The gateway city – that is the role that St. Louis played in the march of the pioneers and settlers onward. From 1841 till 1869 – when the railroad was completed – thousands of wagon trains and over 300,000 settlers began the westward leg of their hard journey from this place, near the confluence of the Mississippi and the Missouri Rivers.
Today, that role is brilliantly reflected in the Eero Saarinen arch that now completely symbolizes this city.
I have to admit being a bit skeptical of the impact of this edifice on a previous trip to St. Louis twenty years ago. What’s different now that we have seen so many of the places that those settlers went after they left here. We have been to land’s end, and in many points in between, we have heard the stories, and even touched the wagon ruts that these people left behind.
So now when we see the Arch, the complexity of what it symbolizes seems very poetically served by this graceful doorway that leads you forward, and signifies the start of something newer, brighter, and better.

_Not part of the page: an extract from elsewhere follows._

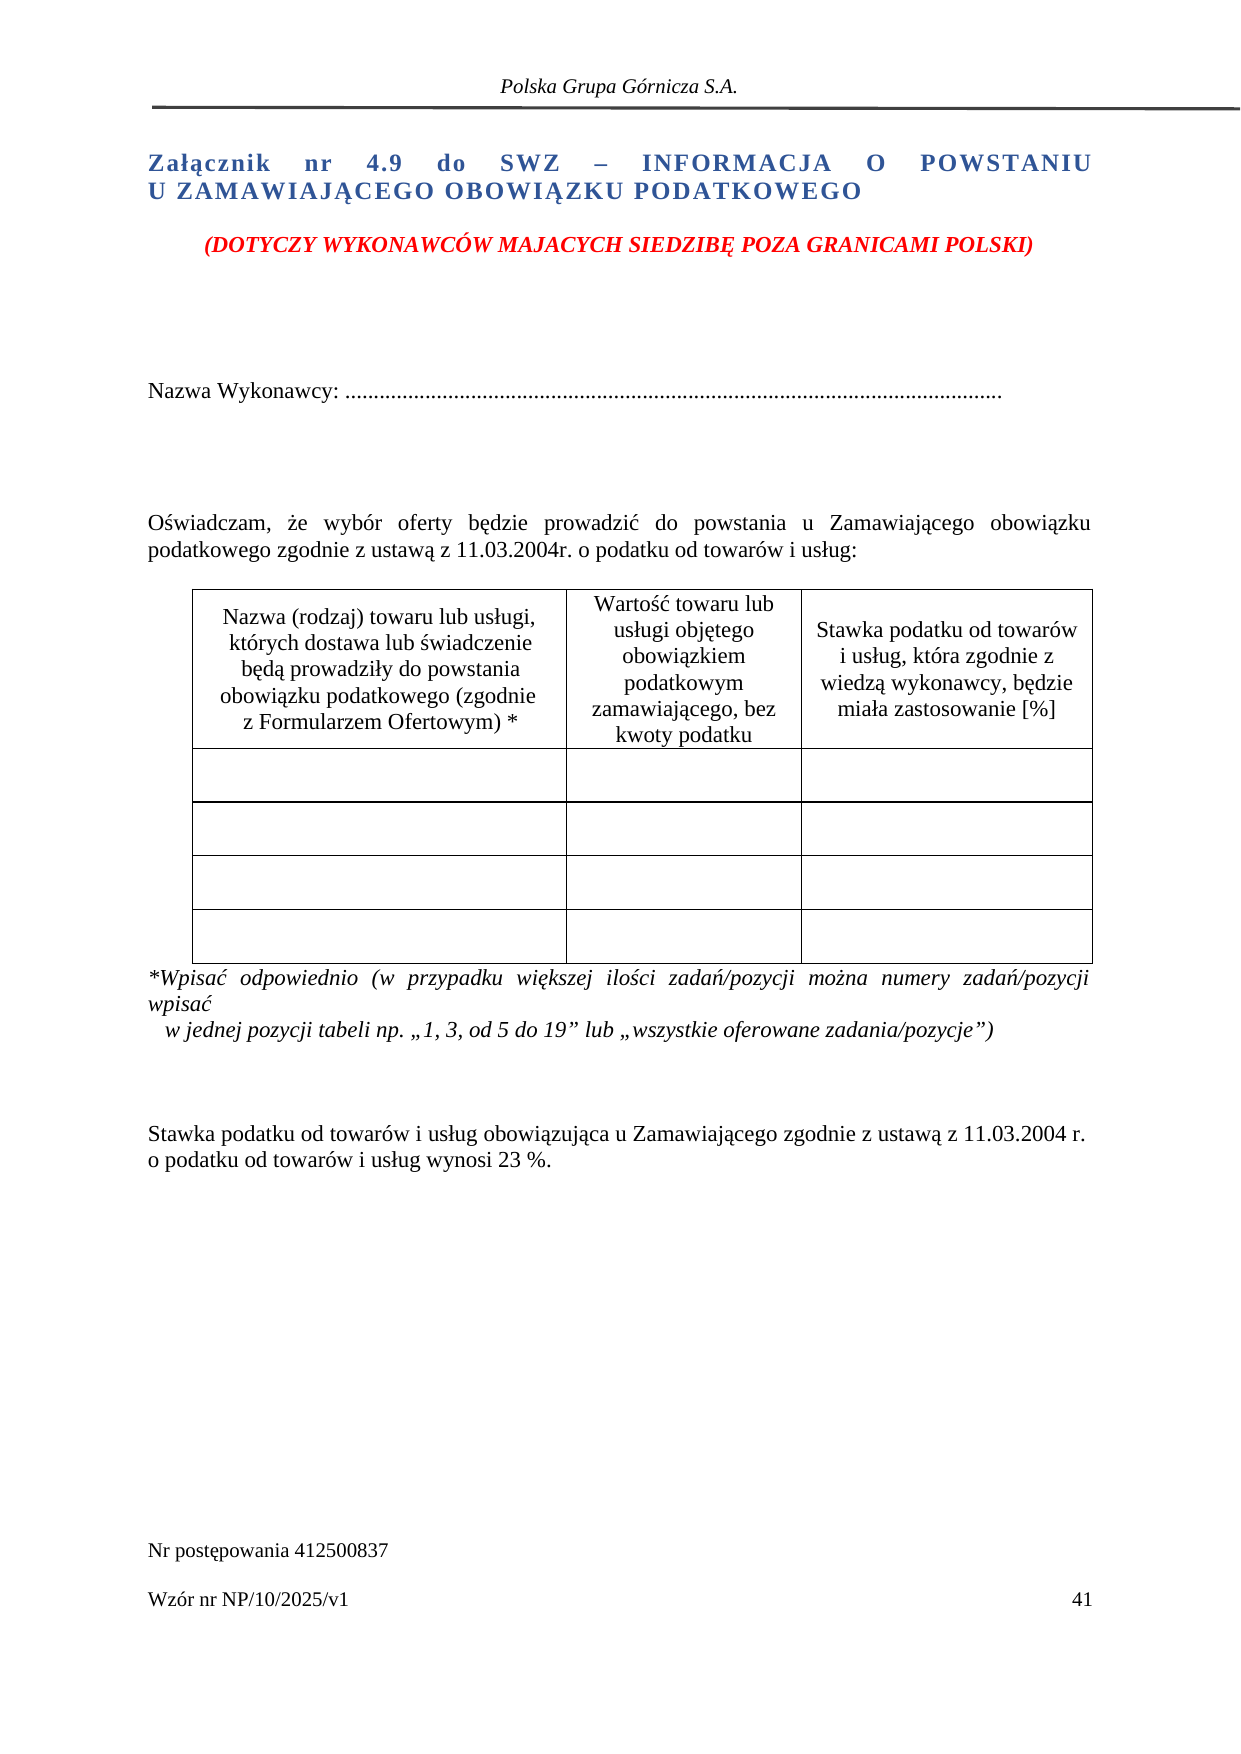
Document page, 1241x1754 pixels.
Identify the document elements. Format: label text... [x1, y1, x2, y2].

It speaks to us in a different way.
But if you only look at it as a design and engineering marvel, you will still be entranced. So today, share a whole raft of views of this deceptively simple structure.
Now, to answer the question you all must have. Yes, you can go to the top of the Arch. Look at the tiny little viewing windows as seen from below. There is a tramway on either side of the structure, and it takes four minutes to get to the top. There are eight tiny cars that each hold five people – preferably those who are closely related.
Oh, was your question about whether we went to the top of the Arch? Sorry, should have realized. Well, Don is not one for heights, so I went alone, and actually had a car to myself on the return trip. The viewing deck is quite something. I didn’t need to stay long, but I did get a few shots of the old courthouse, where the famous Dred Scott case was first heard. It is a complicated and long legal story which went all the way to the Supreme Court. Their decision against freedom for this slave greatly influenced the nomination of Abraham Lincoln to the Republican Party and his subsequent election, which in turn led to the South’s secession from the Union.
The rest of what can be seen is the center of St. Louis, with its stadium and ballpark, and the lands beyond.
Downstairs underground is the rationale for all this westward expansion – a museum that basically defends Manifest Destiny, but does try to temper the history of our national belief that we ‘bought’ the West, and stands as an homage to Thomas Jefferson, who had the foresight to send Lewis and Clark out exploring. Complicated stuff, this.
Outside and up close, you see that this immense structure, which looks so delicate from a distance, is really quite sturdy and massive at its base.
Not much more to say about St. Louis, I’m afraid, except to tell you about our wonderful hotel room. This time our status as frequent travelers really paid off, as we were given the largest suite in the Crowne Plaza for two nights – 0n the 28th floor, with a balcony facing the Arch. The amount of space is perfect for a hospitality suite, and brings back lots of memories from the wild 80’s, but is perhaps just a bit too large for us. No matter – we filled it up and had a marvelous time!